Generics aus Java lassen sich für Klassen und Interfaces in der UML ja als _parametisierte Klassen_ (bzw. _Interfaces)_ darstellen. Aber was ist mit generischen Methoden in Java? In konte für die UML nichts Äquivalentes finden. Also gehe ich recht in der Annahme, dass sich generische Methoden nicht im UML-Modell darstellen lassen?

Falls doch, wäre ich über einen weiterführenden Link sehr dankbar.
Falls nicht, wie soll ich das dann z.B. "generische" Übergabeparameter (z.B. _TYPE pValue_) umwandeln/darstellen?


----------



## VuuRWerK (14. Jun 2007)

http://www.pst.ifi.lmu.de/lehre/SS06/infoII/folien/Folien09GenericsSS06.pdf

Seite 15.

Gut Schuß
VuuRWerK


----------



## Evolver (14. Jun 2007)

Danke, aber ich glaube, du hast mich nicht richtig verstanden. Ich weiß wie man generische Klassen in UML darstellt. Die Frage ist, wie man das mit Methoden macht. In deinem PDF steht es ja nur bzgl.

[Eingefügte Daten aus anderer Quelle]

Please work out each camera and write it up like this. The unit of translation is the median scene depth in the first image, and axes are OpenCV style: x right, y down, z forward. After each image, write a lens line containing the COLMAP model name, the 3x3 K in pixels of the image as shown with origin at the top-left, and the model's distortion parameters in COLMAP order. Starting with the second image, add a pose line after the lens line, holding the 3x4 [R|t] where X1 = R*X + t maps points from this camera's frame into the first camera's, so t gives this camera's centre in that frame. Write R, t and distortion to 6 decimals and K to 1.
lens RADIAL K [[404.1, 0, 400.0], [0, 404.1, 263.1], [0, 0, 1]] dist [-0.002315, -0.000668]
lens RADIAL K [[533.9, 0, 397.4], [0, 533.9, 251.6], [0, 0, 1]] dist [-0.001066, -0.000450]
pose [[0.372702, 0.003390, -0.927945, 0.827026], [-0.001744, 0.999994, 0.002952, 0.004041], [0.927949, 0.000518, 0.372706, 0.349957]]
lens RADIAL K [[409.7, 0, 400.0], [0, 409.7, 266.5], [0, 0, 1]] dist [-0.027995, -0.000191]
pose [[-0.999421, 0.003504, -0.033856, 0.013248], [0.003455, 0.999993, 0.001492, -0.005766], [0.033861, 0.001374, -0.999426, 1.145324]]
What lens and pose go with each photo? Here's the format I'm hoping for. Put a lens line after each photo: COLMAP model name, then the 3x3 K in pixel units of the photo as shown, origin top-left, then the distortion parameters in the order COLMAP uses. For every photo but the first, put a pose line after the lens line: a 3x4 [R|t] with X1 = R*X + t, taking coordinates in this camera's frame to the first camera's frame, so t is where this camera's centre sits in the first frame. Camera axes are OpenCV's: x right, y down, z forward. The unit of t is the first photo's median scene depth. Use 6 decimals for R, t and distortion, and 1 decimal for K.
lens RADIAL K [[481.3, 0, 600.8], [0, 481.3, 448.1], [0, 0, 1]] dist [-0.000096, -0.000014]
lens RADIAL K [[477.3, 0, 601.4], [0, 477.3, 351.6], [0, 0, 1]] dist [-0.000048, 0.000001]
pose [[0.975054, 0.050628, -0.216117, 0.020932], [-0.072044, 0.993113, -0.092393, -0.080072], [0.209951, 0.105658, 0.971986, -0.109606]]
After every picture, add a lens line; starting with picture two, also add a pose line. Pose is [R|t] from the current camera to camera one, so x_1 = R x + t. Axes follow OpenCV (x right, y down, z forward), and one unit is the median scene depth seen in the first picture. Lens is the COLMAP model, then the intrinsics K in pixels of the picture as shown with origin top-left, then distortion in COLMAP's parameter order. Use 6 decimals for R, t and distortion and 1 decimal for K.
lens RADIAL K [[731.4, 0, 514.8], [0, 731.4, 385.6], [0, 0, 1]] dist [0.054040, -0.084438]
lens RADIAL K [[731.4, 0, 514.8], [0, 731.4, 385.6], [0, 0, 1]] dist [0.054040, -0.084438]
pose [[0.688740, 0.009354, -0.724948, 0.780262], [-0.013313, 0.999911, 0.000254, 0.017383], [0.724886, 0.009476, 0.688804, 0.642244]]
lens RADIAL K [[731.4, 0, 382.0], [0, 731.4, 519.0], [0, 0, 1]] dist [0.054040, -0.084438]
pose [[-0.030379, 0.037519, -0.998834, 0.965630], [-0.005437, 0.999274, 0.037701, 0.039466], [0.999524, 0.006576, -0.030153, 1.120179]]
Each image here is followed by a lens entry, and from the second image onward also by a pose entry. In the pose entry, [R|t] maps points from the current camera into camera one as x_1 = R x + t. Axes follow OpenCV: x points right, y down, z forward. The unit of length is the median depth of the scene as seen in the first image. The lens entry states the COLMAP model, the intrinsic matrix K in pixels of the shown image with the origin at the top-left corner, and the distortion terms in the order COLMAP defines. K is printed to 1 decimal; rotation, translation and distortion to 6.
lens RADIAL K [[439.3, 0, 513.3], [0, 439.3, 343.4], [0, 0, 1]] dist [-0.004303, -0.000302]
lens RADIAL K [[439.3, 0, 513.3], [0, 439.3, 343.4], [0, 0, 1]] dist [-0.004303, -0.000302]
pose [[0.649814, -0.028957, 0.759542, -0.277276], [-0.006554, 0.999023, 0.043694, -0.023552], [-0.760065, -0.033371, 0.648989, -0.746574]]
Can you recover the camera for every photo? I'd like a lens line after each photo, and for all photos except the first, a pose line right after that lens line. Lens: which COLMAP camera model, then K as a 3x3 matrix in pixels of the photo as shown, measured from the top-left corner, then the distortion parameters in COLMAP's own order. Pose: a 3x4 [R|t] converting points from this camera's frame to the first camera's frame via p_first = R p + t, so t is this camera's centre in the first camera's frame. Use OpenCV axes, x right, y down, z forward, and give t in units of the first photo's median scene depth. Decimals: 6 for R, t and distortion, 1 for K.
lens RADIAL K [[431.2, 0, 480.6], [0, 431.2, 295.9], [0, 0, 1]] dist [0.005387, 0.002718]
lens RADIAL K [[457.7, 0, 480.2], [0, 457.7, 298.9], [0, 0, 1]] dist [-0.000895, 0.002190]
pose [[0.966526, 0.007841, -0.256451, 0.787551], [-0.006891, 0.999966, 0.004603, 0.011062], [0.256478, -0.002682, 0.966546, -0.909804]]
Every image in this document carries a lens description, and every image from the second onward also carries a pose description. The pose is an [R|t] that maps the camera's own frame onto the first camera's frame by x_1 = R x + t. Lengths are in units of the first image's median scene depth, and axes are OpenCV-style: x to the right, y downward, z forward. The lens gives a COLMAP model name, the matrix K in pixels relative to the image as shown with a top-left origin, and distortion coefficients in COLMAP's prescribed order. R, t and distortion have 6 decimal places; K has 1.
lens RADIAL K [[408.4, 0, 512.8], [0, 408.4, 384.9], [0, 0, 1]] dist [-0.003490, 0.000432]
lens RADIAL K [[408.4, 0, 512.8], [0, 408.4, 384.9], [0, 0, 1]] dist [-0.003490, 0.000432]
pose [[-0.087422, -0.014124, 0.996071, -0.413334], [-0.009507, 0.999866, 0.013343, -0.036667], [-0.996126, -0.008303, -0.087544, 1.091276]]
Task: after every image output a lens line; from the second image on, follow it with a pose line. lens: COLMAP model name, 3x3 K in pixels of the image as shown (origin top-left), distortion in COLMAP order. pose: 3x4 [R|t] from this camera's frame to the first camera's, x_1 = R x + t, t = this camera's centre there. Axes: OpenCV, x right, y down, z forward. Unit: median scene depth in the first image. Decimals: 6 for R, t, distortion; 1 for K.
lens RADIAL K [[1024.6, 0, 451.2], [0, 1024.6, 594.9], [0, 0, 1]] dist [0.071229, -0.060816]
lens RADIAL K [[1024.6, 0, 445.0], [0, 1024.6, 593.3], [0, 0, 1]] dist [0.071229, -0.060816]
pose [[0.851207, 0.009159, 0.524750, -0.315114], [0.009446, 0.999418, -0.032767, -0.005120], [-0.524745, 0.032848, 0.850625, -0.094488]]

Klassen.


----------



## VuuRWerK (14. Jun 2007)

Hm da hab ich jetzt auch nicht wirklich was finden können, aber denke ich mal dadurch das der Typ <T> auch innerhalb der Methoden eingehalten wird kann man die Angabe des Typs innerhalb eines UML-Diagramms beibehalten werden, also so:



Aber ich habe morgen eine Software Engeneering Prüfung, da kann ich ja die Profis mal vor Ort fragen 
Solltest Du aber vorher etwas herausfinden dann schreib es mal hier mit rein, würde mich jetzt auch mal interessieren.


Gut Schuß
VuurWerK


----------



## Evolver (15. Jun 2007)

Also ich habe dazu nichts weiter gefunden. Echte generische Methoden scheint es in der UML nicht zu geben. Was sagen denn "die Profis" dazu?


----------



## VuuRWerK (18. Jun 2007)

Also, erstma sorry wenns gedauert hat, hab aber von meiner Mail-Adresse von Arbeit geschrieben, daher konnt ich die nicht am WE checken, jetzt kam aber eine Antwort:

Im Klassenmodell kann man keine Generischen-Methoden darstellen, vielleicht würde es im Aktivitätsdiagramm oder Zustandsdiagramm möglich sein, dazu wolle man sich aber noch erkundigen und eine Antwort dazu steht noch aus.

Hoffe das hilft erstmal, mir jedenfalls nicht denn so kann ich ja keine Klassendiagramme mit Generischen-Methoden erstellen. Aber es soll eben nicht so sein 

Gut Schuß
VuuRWerK


----------



## Evolver (18. Jun 2007)

Danke für die Antwort. Leider muss ich mir jetzt auch Gedanken mach, was ich mit diesen Methoden beim Reverse-Engineering anstellen soll.


----------